I’ve heard FBLearner Flow is pretty cool for running/managing/sharing ML pipelines inside Facebook. Never seen or used it myself, but Microsoft had a similar internal tool called AEther that was very cool too. We’ve definitely taken inspiration from AEther in building Floyd.

Here’s an anecdotal story about how awesome AEther was (been a long time, so a little fuzzy on details): In 2011, Harry Shum was the VP of the Bing division at Microsoft. It was the early days of Bing (~10% market share, ~$2bn annual loss, etc.) - we had good talent, but were lagging behind Google in tech. In one of our all-hands meetings, Harry jokingly announced that if we beat Google in our core relevance metric (called NDCG), he’d take the entire Bing team, approx. 300 people strong, for a fully paid trip to Las Vegas.

Sure enough, a year later, Bing did beat Google in our core relevance metric (http://www.insideris.com/microsoft-bing-beats-google-in-the-...) and all 300 of us went to Vegas for a weekend as promised. (Spoiler: Google did eventually beat Bing back later)

The success and rapid acceleration in relevance gains was attributed in large parts to the introduction of a new tool called AEther (in addition to improving ML tech and hiring top talent). AEther was an experimentation platform for building and running data workflows. It allowed data scientists to build complex workflows and experiment in a massively parallel fashion, while abstracting away all the engineering concerns. I used it a ton on a daily basis and loved it. The AEther team claimed that it increased the experimentation productivity of researchers and engineers by almost 100X. Even now, when I ask ex-Bing data scientists working at other companies about what they miss the most from their time at Microsoft, AEther is almost always in the top 3 answers.

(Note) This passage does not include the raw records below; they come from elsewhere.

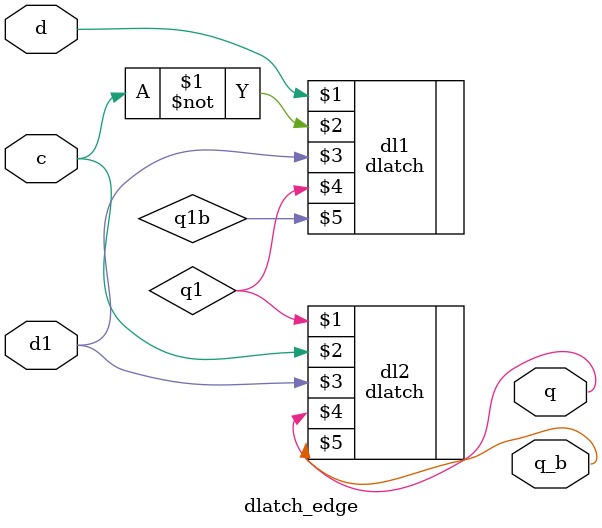
<source format=v>
`timescale 1ns / 1ps
module dlatch_edge(input d, c,d1, output q, q_b 
    );
	 
	 wire q1,q1b;
	 dlatch
		dl1(d,~c,d1,q1,q1b),
		dl2(q1,c,d1,q,q_b);
endmodule

</source>
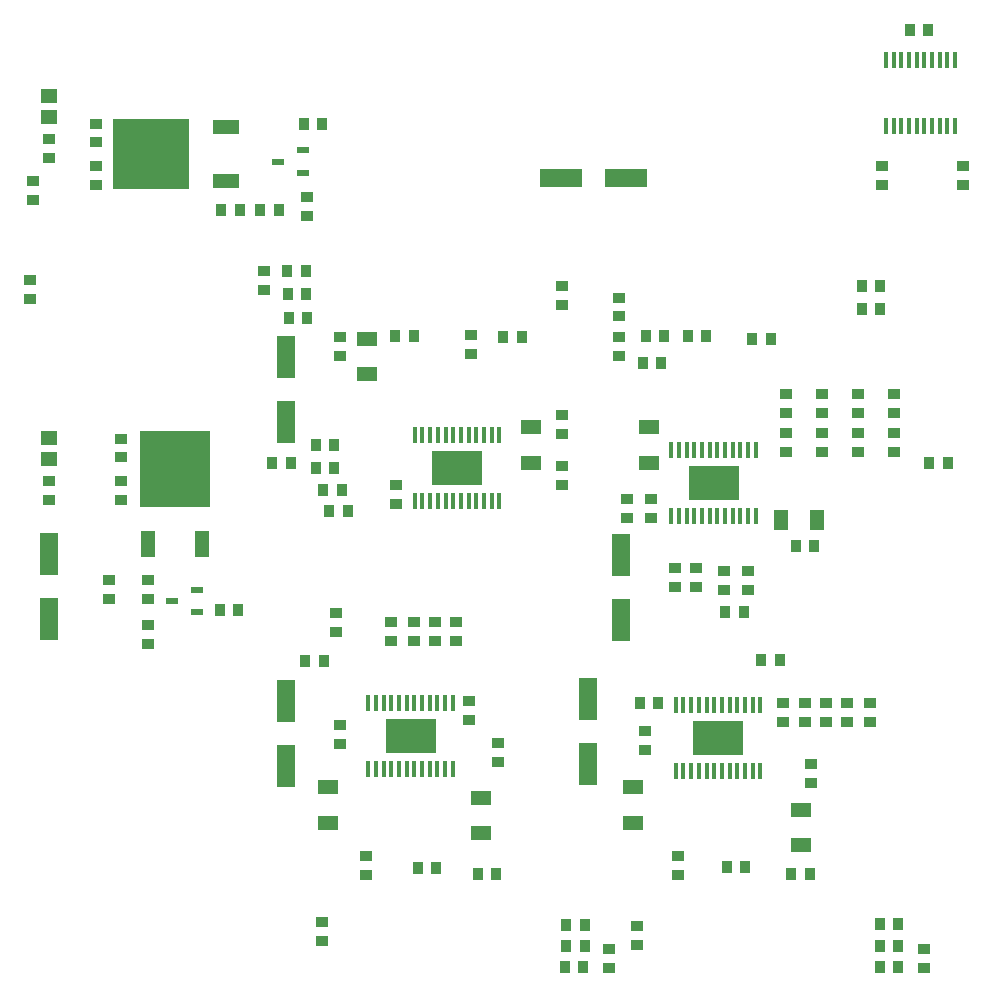
<source format=gtp>
G04 (created by PCBNEW (2013-05-18 BZR 4017)-stable) date Wed 22 Apr 2015 11:41:10 BST*
%MOIN*%
G04 Gerber Fmt 3.4, Leading zero omitted, Abs format*
%FSLAX34Y34*%
G01*
G70*
G90*
G04 APERTURE LIST*
%ADD10C,0.00590551*%
%ADD11R,0.0906X0.0512*%
%ADD12R,0.2559X0.2323*%
%ADD13R,0.0165X0.0579*%
%ADD14R,0.0394X0.0236*%
%ADD15R,0.0709X0.0453*%
%ADD16R,0.0374X0.0394*%
%ADD17R,0.0394X0.0374*%
%ADD18R,0.0512X0.0906*%
%ADD19R,0.2323X0.2559*%
%ADD20R,0.1417X0.063*%
%ADD21R,0.063X0.1417*%
%ADD22R,0.0571X0.0453*%
%ADD23R,0.1701X0.1181*%
%ADD24R,0.0453X0.0709*%
G04 APERTURE END LIST*
G54D10*
G54D11*
X41500Y-26400D03*
G54D12*
X39000Y-25500D03*
G54D11*
X41500Y-24600D03*
G54D13*
X64522Y-24552D03*
X64778Y-24552D03*
X65034Y-24552D03*
X65290Y-24552D03*
X63758Y-22350D03*
X63754Y-24552D03*
X64010Y-24552D03*
X64266Y-24552D03*
X65546Y-22348D03*
X65290Y-22348D03*
X65034Y-22348D03*
X64778Y-22348D03*
X64522Y-22348D03*
X64266Y-22348D03*
X65546Y-24552D03*
X64010Y-22350D03*
X63498Y-24552D03*
X65802Y-24552D03*
X65802Y-22348D03*
X63498Y-22348D03*
G54D14*
X40516Y-40775D03*
X39684Y-40400D03*
X40516Y-40025D03*
X44066Y-26125D03*
X43234Y-25750D03*
X44066Y-25375D03*
G54D15*
X51650Y-34609D03*
X51650Y-35791D03*
X46200Y-32841D03*
X46200Y-31659D03*
X44900Y-46609D03*
X44900Y-47791D03*
X50000Y-46959D03*
X50000Y-48141D03*
G54D16*
X53415Y-52600D03*
X52785Y-52600D03*
X45365Y-36700D03*
X44735Y-36700D03*
X43535Y-29400D03*
X44165Y-29400D03*
X64285Y-21350D03*
X64915Y-21350D03*
X41965Y-27350D03*
X41335Y-27350D03*
G54D17*
X35600Y-25615D03*
X35600Y-24985D03*
X35600Y-37015D03*
X35600Y-36385D03*
X37150Y-25885D03*
X37150Y-26515D03*
X38000Y-36385D03*
X38000Y-37015D03*
X38900Y-41815D03*
X38900Y-41185D03*
X44200Y-26935D03*
X44200Y-27565D03*
G54D16*
X41285Y-40700D03*
X41915Y-40700D03*
G54D17*
X38900Y-40315D03*
X38900Y-39685D03*
X47750Y-41715D03*
X47750Y-41085D03*
X47000Y-41085D03*
X47000Y-41715D03*
X50550Y-45135D03*
X50550Y-45765D03*
X45300Y-31585D03*
X45300Y-32215D03*
G54D16*
X44935Y-37400D03*
X45565Y-37400D03*
X43265Y-27350D03*
X42635Y-27350D03*
X43585Y-30950D03*
X44215Y-30950D03*
X53465Y-51200D03*
X52835Y-51200D03*
G54D17*
X63350Y-26515D03*
X63350Y-25885D03*
X38000Y-34985D03*
X38000Y-35600D03*
X37150Y-24485D03*
X37150Y-25100D03*
G54D16*
X44165Y-30150D03*
X43550Y-30150D03*
X52835Y-51900D03*
X53450Y-51900D03*
G54D18*
X38900Y-38500D03*
G54D19*
X39800Y-36000D03*
G54D18*
X40700Y-38500D03*
G54D20*
X52667Y-26300D03*
X54833Y-26300D03*
G54D21*
X43500Y-34433D03*
X43500Y-32267D03*
X43500Y-45883D03*
X43500Y-43717D03*
X35600Y-38817D03*
X35600Y-40983D03*
G54D22*
X35600Y-24254D03*
X35600Y-23546D03*
X35600Y-35654D03*
X35600Y-34946D03*
G54D16*
X43665Y-35800D03*
X43035Y-35800D03*
G54D17*
X45300Y-44535D03*
X45300Y-45165D03*
X52700Y-36515D03*
X52700Y-35885D03*
G54D16*
X44765Y-42400D03*
X44135Y-42400D03*
G54D17*
X54250Y-52615D03*
X54250Y-51985D03*
X42750Y-29385D03*
X42750Y-30015D03*
X66050Y-26515D03*
X66050Y-25885D03*
X52700Y-34185D03*
X52700Y-34815D03*
X48450Y-41715D03*
X48450Y-41085D03*
X49150Y-41715D03*
X49150Y-41085D03*
X45150Y-41415D03*
X45150Y-40785D03*
G54D16*
X45115Y-35200D03*
X44485Y-35200D03*
X45115Y-35950D03*
X44485Y-35950D03*
X49885Y-49500D03*
X50515Y-49500D03*
X48515Y-49300D03*
X47885Y-49300D03*
G54D17*
X46150Y-49515D03*
X46150Y-48885D03*
X44700Y-51715D03*
X44700Y-51085D03*
G54D16*
X47765Y-31550D03*
X47135Y-31550D03*
G54D17*
X49650Y-32165D03*
X49650Y-31535D03*
G54D16*
X50735Y-31600D03*
X51365Y-31600D03*
G54D17*
X52700Y-30515D03*
X52700Y-29885D03*
X47150Y-36535D03*
X47150Y-37165D03*
X49600Y-44365D03*
X49600Y-43735D03*
X37600Y-39685D03*
X37600Y-40315D03*
G54D16*
X44715Y-24500D03*
X44085Y-24500D03*
G54D17*
X60150Y-35415D03*
X60150Y-34800D03*
X61350Y-35415D03*
X61350Y-34800D03*
X62550Y-35415D03*
X62550Y-34800D03*
X63750Y-35415D03*
X63750Y-34800D03*
X60150Y-34115D03*
X60150Y-33485D03*
X61350Y-34115D03*
X61350Y-33485D03*
X62550Y-34115D03*
X62550Y-33485D03*
X63750Y-34115D03*
X63750Y-33485D03*
X35050Y-27015D03*
X35050Y-26385D03*
X34950Y-29685D03*
X34950Y-30315D03*
G54D13*
X49072Y-37052D03*
X49328Y-37052D03*
X49584Y-37052D03*
X49840Y-37052D03*
X48308Y-34850D03*
X48304Y-37052D03*
X48560Y-37052D03*
X48816Y-37052D03*
X50096Y-34848D03*
X49840Y-34848D03*
X49584Y-34848D03*
X49328Y-34848D03*
X49072Y-34848D03*
X48816Y-34848D03*
X50096Y-37052D03*
X48560Y-34850D03*
X48048Y-37052D03*
X50352Y-37052D03*
X50352Y-34848D03*
X48048Y-34848D03*
X47793Y-37052D03*
X50607Y-37052D03*
X50607Y-34848D03*
X47793Y-34848D03*
G54D23*
X49200Y-35950D03*
G54D13*
X47778Y-43798D03*
X47522Y-43798D03*
X47266Y-43798D03*
X47010Y-43798D03*
X48542Y-46000D03*
X48546Y-43798D03*
X48290Y-43798D03*
X48034Y-43798D03*
X46754Y-46002D03*
X47010Y-46002D03*
X47266Y-46002D03*
X47522Y-46002D03*
X47778Y-46002D03*
X48034Y-46002D03*
X46754Y-43798D03*
X48290Y-46000D03*
X48802Y-43798D03*
X46498Y-43798D03*
X46498Y-46002D03*
X48802Y-46002D03*
X49057Y-43798D03*
X46243Y-43798D03*
X46243Y-46002D03*
X49057Y-46002D03*
G54D23*
X47650Y-44900D03*
G54D13*
X58028Y-43848D03*
X57772Y-43848D03*
X57516Y-43848D03*
X57260Y-43848D03*
X58792Y-46050D03*
X58796Y-43848D03*
X58540Y-43848D03*
X58284Y-43848D03*
X57004Y-46052D03*
X57260Y-46052D03*
X57516Y-46052D03*
X57772Y-46052D03*
X58028Y-46052D03*
X58284Y-46052D03*
X57004Y-43848D03*
X58540Y-46050D03*
X59052Y-43848D03*
X56748Y-43848D03*
X56748Y-46052D03*
X59052Y-46052D03*
X59307Y-43848D03*
X56493Y-43848D03*
X56493Y-46052D03*
X59307Y-46052D03*
G54D23*
X57900Y-44950D03*
G54D13*
X57622Y-37552D03*
X57878Y-37552D03*
X58134Y-37552D03*
X58390Y-37552D03*
X56858Y-35350D03*
X56854Y-37552D03*
X57110Y-37552D03*
X57366Y-37552D03*
X58646Y-35348D03*
X58390Y-35348D03*
X58134Y-35348D03*
X57878Y-35348D03*
X57622Y-35348D03*
X57366Y-35348D03*
X58646Y-37552D03*
X57110Y-35350D03*
X56598Y-37552D03*
X58902Y-37552D03*
X58902Y-35348D03*
X56598Y-35348D03*
X56343Y-37552D03*
X59157Y-37552D03*
X59157Y-35348D03*
X56343Y-35348D03*
G54D23*
X57750Y-36450D03*
G54D15*
X55600Y-34609D03*
X55600Y-35791D03*
G54D24*
X61191Y-37700D03*
X60009Y-37700D03*
G54D15*
X60650Y-47359D03*
X60650Y-48541D03*
X55050Y-46609D03*
X55050Y-47791D03*
G54D17*
X62200Y-44415D03*
X62200Y-43785D03*
X62950Y-43785D03*
X62950Y-44415D03*
G54D16*
X64935Y-35800D03*
X65565Y-35800D03*
G54D17*
X58900Y-40015D03*
X58900Y-39385D03*
X58100Y-39385D03*
X58100Y-40015D03*
G54D21*
X54650Y-38867D03*
X54650Y-41033D03*
X53550Y-45833D03*
X53550Y-43667D03*
G54D16*
X61115Y-38550D03*
X60485Y-38550D03*
X59035Y-31650D03*
X59665Y-31650D03*
X62685Y-30650D03*
X63315Y-30650D03*
X63315Y-29900D03*
X62685Y-29900D03*
X60335Y-49500D03*
X60965Y-49500D03*
G54D17*
X57150Y-39285D03*
X57150Y-39915D03*
G54D16*
X58815Y-49250D03*
X58185Y-49250D03*
G54D17*
X56450Y-39285D03*
X56450Y-39915D03*
X56550Y-49515D03*
X56550Y-48885D03*
G54D16*
X58765Y-40750D03*
X58135Y-40750D03*
G54D17*
X55200Y-51865D03*
X55200Y-51235D03*
G54D16*
X59335Y-42350D03*
X59965Y-42350D03*
G54D17*
X60050Y-43785D03*
X60050Y-44415D03*
X60800Y-43785D03*
X60800Y-44415D03*
X55650Y-36985D03*
X55650Y-37615D03*
X61500Y-43785D03*
X61500Y-44415D03*
X55450Y-44735D03*
X55450Y-45365D03*
X54850Y-36985D03*
X54850Y-37615D03*
G54D16*
X57515Y-31550D03*
X56885Y-31550D03*
X55915Y-43800D03*
X55285Y-43800D03*
G54D17*
X61000Y-45835D03*
X61000Y-46465D03*
G54D16*
X63915Y-51150D03*
X63285Y-51150D03*
G54D17*
X54600Y-31585D03*
X54600Y-32215D03*
G54D16*
X56015Y-32450D03*
X55385Y-32450D03*
X63915Y-52600D03*
X63285Y-52600D03*
X63285Y-51900D03*
X63900Y-51900D03*
G54D17*
X54600Y-30285D03*
X54600Y-30900D03*
G54D16*
X55485Y-31550D03*
X56115Y-31550D03*
G54D17*
X64750Y-52615D03*
X64750Y-51985D03*
M02*

</source>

Having seen how awesome AEther was from the inside, one of our goals is to bring its benefits to the rest of the world as well. However, having talked to a few individual data scientists and researchers over the last month, their preference seems to be CLI over GUI (while bigger companies like it much better). May be its one of those things you have to get used to, or may be our implementation is clunky. So we’re making the GUI an enterprise only feature for now, while we continue to help individual data scientists through our CLI.